With her life potentially in danger and her feelings for Henry careening between anger and attraction, Měi ruminates over her own family mystery. The trauma that has stalled her ambitions has also alienated her from her mother. As she drives through the American heartland, she discovers what she cares about and what she will do to protect those who matter.
Off the Books is a gorgeous, ambitious novel. It’s the sort of book that makes you long to speak to other readers, and particularly to the writer. Over a series of emails and Google Docs, Frazier and I conversed about the dangers of writing this novel, the secret she embeds in all her large projects, and how being a parent has made her a better writer.
Sari Fordham: Off the Books directly takes on China’s genocide of the Uyghurs, a tragedy I was aware of, but hadn’t previously encountered in literary spaces. What motivated you to write on this topic?
Soma Mei Sheng Frazier: My mom grew up in China before she was naturalized (a thought-provoking word) in the States. Yet she didn’t know much about the Uyghurs. And if most Americans are even less familiar, no wonder. I mean, China is our number one trade partner. Someday, despite their aging population and all our defensive parries, they’re likely to gain regional hegemony and become a superpower. So, even as pundits rail against atrocities in Palestine, Israel, Ukraine, we don’t exactly put China on blast. All the things that keep us relatively quiet about this genocide (greed, fear and a false sense of distance from the Uyghurs’ problems) are what drove me to write about it.
SF: Your novel also touches upon China’s backlash against authors who criticize their government: did this make you nervous as you wrote?
SMSF: Hellz yeah. The FBI has deemed China’s authoritarian government a grave threat to our democratic values. And have you heard of Uyghur writer Perhat Tursun? His poems are famous in China. He went to college on a government scholarship, studying Chinese translations of Western literature. He’s certainly no radical extremist. In fact, conservative Muslim Uyghurs have fiercely denounced his secular writing. But his latest novel, The Backstreets: A Novel from Xinjiang, unveils racialized social disparities. I would’ve loved to connect with him about it, maybe bring my kid to Beijing and head west to interview him. Except, he and his Uyghur translator have been “disappeared.” Poof. Muted like a side conversation at a webinar. He’ll be in prison until 2034.
American writers who criticize the Chinese government have also been hacked, threatened and harassed—especially if they’ve got a mainstream Chinese following. I’d love to see my books translated, and it’s sobering to think a larger readership might make me a target. Nowadays, I’m no longer planning to bring my son to China.
SF: As Měi learns about reeducation camps in China, she is also grappling with America’s racism. She has a reoccurring memory of being called “chink” as a child and then later witnessing a racially motivated sexual assault. Can you talk about the underlying connections you make between what’s happening in China and the structural racism embedded within the United States?

-*-*-

TASK INSTRUCTIONS »
• a. In the interview, until what year will Perhat Tursun be in prison?
• b. Reproduce the part of the interview starting at "Sari Fordham: Off" and ending at "write about it.".

-*-*-

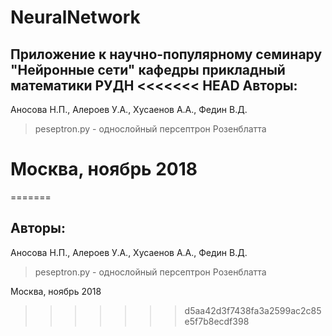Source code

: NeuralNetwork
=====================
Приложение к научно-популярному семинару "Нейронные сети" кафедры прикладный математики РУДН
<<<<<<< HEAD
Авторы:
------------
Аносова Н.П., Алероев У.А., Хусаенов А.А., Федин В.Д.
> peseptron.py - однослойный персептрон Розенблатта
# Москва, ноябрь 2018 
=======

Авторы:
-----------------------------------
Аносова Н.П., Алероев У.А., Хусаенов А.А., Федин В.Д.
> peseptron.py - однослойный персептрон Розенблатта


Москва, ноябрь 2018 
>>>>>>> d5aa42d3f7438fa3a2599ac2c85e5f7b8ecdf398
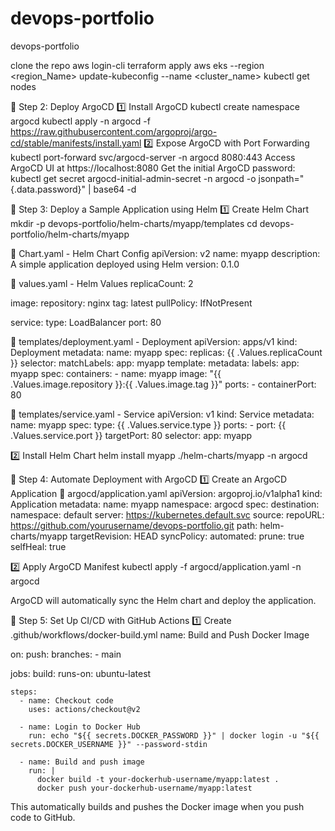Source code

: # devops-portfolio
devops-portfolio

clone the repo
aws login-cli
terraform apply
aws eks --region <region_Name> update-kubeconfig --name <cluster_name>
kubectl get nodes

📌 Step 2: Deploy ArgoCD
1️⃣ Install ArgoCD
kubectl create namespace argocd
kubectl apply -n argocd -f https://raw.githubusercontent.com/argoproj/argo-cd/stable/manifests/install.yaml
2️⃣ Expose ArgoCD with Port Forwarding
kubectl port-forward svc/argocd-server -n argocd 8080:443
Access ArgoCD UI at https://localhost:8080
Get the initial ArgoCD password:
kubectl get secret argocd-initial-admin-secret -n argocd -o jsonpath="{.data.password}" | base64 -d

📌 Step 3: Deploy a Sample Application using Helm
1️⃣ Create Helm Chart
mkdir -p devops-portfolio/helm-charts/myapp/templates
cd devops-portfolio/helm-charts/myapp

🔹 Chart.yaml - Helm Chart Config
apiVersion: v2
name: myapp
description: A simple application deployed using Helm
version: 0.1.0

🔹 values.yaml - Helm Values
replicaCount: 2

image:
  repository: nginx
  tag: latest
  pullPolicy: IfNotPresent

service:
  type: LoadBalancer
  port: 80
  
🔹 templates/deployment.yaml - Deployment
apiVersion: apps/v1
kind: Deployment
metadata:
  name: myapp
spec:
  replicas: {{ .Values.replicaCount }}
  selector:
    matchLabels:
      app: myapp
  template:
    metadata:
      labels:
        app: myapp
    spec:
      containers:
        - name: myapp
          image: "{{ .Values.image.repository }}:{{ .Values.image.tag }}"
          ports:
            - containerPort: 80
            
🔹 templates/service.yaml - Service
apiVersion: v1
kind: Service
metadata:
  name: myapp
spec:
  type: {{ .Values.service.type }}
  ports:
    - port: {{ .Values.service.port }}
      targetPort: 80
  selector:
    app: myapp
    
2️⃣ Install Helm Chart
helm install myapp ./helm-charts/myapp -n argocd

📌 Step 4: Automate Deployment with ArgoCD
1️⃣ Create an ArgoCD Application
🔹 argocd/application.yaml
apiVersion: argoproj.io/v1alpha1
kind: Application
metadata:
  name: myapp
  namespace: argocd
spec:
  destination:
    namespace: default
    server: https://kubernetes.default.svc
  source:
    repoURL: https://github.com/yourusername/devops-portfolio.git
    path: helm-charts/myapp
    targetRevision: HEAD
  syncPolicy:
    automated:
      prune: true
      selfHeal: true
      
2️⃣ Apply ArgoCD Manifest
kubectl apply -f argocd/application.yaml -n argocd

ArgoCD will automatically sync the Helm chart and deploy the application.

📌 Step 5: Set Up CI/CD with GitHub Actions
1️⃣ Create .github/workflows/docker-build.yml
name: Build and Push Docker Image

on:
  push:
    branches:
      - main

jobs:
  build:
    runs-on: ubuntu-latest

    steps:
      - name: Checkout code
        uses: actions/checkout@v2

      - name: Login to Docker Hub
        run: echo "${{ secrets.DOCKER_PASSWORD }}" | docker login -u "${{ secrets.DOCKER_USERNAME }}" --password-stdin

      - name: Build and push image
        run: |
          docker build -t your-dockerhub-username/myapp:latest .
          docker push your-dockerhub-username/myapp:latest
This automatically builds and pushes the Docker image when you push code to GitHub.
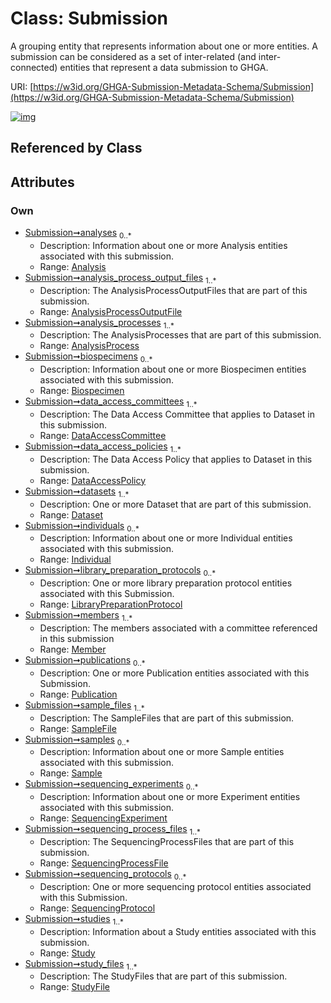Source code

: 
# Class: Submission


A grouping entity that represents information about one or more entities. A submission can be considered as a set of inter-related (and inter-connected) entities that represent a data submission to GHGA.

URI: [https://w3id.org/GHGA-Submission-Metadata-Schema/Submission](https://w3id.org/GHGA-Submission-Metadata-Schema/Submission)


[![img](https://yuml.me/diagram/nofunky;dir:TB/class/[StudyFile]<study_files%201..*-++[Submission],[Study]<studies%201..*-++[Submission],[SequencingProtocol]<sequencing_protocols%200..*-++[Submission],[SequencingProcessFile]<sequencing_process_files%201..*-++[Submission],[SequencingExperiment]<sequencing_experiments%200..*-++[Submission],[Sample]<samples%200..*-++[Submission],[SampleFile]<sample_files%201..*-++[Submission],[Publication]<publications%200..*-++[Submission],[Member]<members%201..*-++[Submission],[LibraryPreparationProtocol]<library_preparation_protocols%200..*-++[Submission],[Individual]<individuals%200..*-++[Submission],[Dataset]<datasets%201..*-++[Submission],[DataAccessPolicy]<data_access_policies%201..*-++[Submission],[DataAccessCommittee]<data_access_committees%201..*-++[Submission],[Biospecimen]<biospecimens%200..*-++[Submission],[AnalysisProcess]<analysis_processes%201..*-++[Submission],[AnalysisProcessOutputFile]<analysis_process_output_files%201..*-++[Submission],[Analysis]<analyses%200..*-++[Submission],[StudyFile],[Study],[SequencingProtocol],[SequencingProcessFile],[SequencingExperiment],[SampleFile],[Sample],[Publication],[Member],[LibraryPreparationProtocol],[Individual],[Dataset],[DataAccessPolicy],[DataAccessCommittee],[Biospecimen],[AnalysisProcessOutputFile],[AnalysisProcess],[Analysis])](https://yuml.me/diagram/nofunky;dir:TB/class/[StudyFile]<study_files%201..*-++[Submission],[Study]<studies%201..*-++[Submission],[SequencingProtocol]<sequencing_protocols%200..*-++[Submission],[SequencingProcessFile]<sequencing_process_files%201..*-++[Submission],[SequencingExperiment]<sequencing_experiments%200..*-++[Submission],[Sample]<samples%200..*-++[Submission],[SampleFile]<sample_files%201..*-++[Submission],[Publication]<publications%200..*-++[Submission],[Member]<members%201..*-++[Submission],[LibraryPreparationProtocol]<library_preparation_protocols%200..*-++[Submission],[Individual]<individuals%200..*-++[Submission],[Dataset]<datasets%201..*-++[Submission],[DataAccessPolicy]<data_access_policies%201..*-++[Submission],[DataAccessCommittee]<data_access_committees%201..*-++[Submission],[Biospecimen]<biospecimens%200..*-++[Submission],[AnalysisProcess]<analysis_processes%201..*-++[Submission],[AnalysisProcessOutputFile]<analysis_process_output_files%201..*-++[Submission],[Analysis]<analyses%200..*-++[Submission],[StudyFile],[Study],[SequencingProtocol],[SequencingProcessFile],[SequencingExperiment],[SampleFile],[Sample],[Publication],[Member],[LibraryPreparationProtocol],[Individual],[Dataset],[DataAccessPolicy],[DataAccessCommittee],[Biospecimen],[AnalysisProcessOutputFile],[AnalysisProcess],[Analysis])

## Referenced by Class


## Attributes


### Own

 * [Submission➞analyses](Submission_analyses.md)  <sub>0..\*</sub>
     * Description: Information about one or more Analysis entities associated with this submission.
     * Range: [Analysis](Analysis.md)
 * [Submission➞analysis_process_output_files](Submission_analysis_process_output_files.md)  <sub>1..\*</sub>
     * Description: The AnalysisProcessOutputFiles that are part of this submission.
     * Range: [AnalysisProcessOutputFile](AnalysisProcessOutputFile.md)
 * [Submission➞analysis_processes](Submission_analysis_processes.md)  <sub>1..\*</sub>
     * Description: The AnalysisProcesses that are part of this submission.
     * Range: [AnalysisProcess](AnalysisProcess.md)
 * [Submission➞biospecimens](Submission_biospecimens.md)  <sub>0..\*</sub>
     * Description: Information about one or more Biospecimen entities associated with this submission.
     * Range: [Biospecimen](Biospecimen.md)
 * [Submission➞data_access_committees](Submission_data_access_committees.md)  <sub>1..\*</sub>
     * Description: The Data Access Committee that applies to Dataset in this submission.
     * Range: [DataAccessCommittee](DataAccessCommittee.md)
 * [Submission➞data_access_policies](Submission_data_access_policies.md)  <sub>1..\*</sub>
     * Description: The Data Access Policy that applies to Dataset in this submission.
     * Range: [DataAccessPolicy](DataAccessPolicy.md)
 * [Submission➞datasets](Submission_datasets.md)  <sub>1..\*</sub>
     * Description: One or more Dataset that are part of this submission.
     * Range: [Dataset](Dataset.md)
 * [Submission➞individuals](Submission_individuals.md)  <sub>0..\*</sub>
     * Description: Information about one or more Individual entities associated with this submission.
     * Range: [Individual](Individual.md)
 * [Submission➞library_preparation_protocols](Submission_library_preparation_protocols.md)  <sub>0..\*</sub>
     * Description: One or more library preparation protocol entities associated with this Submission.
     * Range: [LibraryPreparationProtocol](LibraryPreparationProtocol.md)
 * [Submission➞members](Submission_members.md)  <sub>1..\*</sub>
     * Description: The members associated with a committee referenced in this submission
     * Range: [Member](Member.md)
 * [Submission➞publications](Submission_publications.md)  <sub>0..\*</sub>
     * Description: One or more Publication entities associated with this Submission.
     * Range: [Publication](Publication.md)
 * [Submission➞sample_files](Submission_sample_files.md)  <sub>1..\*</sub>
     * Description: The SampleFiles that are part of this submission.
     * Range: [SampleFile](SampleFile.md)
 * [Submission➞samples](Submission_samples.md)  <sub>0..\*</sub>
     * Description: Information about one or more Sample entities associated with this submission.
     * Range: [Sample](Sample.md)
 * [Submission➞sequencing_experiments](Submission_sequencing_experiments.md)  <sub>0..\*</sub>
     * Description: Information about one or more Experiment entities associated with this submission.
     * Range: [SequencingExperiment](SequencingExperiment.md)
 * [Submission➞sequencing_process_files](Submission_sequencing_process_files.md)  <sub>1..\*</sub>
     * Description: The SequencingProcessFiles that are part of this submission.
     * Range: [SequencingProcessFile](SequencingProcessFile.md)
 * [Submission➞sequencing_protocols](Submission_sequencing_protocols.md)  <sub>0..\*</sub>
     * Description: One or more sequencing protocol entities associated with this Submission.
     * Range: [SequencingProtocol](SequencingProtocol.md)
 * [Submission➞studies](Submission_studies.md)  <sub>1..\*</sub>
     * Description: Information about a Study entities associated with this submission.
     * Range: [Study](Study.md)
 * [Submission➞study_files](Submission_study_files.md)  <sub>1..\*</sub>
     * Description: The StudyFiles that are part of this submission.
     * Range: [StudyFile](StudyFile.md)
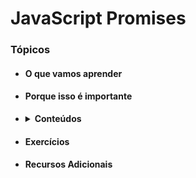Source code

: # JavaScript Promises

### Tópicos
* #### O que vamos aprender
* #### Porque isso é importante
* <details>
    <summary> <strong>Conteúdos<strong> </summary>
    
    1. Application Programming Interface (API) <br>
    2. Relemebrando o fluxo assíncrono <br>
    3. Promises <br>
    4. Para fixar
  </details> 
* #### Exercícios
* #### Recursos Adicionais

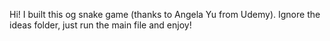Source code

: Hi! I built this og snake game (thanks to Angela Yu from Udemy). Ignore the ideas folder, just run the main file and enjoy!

-*-*-

TASK-BY-TASK RESULTS »
• a. 2034

• b.
Sari Fordham: Off the Books directly takes on China’s genocide of the Uyghurs, a tragedy I was aware of, but hadn’t previously encountered in literary spaces. What motivated you to write on this topic?
Soma Mei Sheng Frazier: My mom grew up in China before she was naturalized (a thought-provoking word) in the States. Yet she didn’t know much about the Uyghurs. And if most Americans are even less familiar, no wonder. I mean, China is our number one trade partner. Someday, despite their aging population and all our defensive parries, they’re likely to gain regional hegemony and become a superpower. So, even as pundits rail against atrocities in Palestine, Israel, Ukraine, we don’t exactly put China on blast. All the things that keep us relatively quiet about this genocide (greed, fear and a false sense of distance from the Uyghurs’ problems) are what drove me to write about it.